- ABOUT THIS EXERCISE
Could you update the records so that every "Новичок" reads "Участник" and all else stays the same? Leave the pictures out of your answer.

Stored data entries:
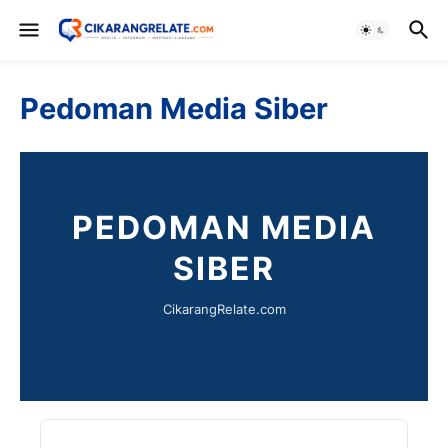
Pedoman Media Siber
PEDOMAN MEDIA
SIBER
CikarangRelate.com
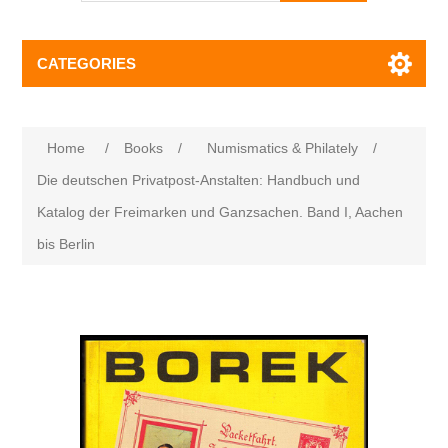
CATEGORIES
Home
/
Books
/
Numismatics & Philately
/
Die deutschen Privatpost-Anstalten: Handbuch und
Katalog der Freimarken und Ganzsachen. Band I, Aachen
bis Berlin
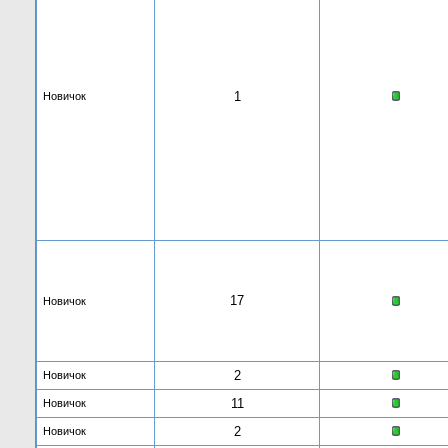
1
Новичок
17
Новичок
2
Новичок
11
Новичок
2
Новичок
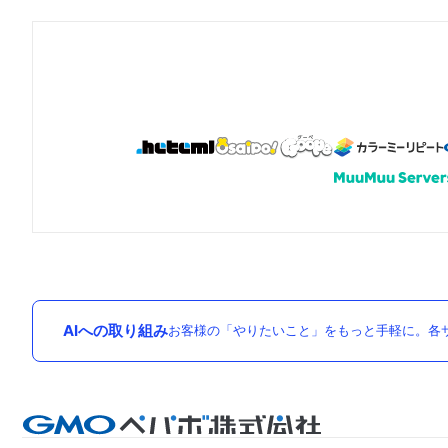
AIへの取り組み
お客様の「やりたいこと」をもっと手軽に。各サ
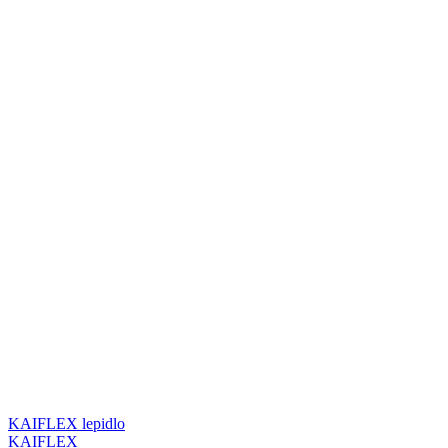
KAIFLEX lepidlo
KAIFLEX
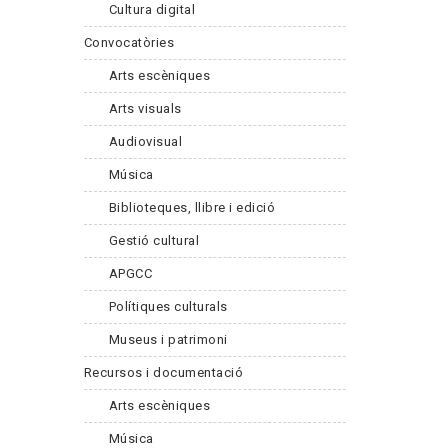
Cultura digital
Convocatòries
Arts escèniques
Arts visuals
Audiovisual
Música
Biblioteques, llibre i edició
Gestió cultural
APGCC
Polítiques culturals
Museus i patrimoni
Recursos i documentació
Arts escèniques
Música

- SOLUTION BELOW
Pedoman Media Siber
PEDOMAN MEDIA
SIBER
CikarangRelate.com
CATEGORIES
Home
/
Books
/
Numismatics & Philately
/
Die deutschen Privatpost-Anstalten: Handbuch und
Katalog der Freimarken und Ganzsachen. Band I, Aachen
bis Berlin
1
Участник
17
Участник
2
Участник
11
Участник
2
Участник
AIへの取り組み
お客様の「やりたいこと」をもっと手軽に。各サ
KAIFLEX lepidlo
KAIFLEX
Cultura digital
Convocatòries
Arts escèniques
Arts visuals
Audiovisual
Música
Biblioteques, llibre i edició
Gestió cultural
APGCC
Polítiques culturals
Museus i patrimoni
Recursos i documentació
Arts escèniques
Música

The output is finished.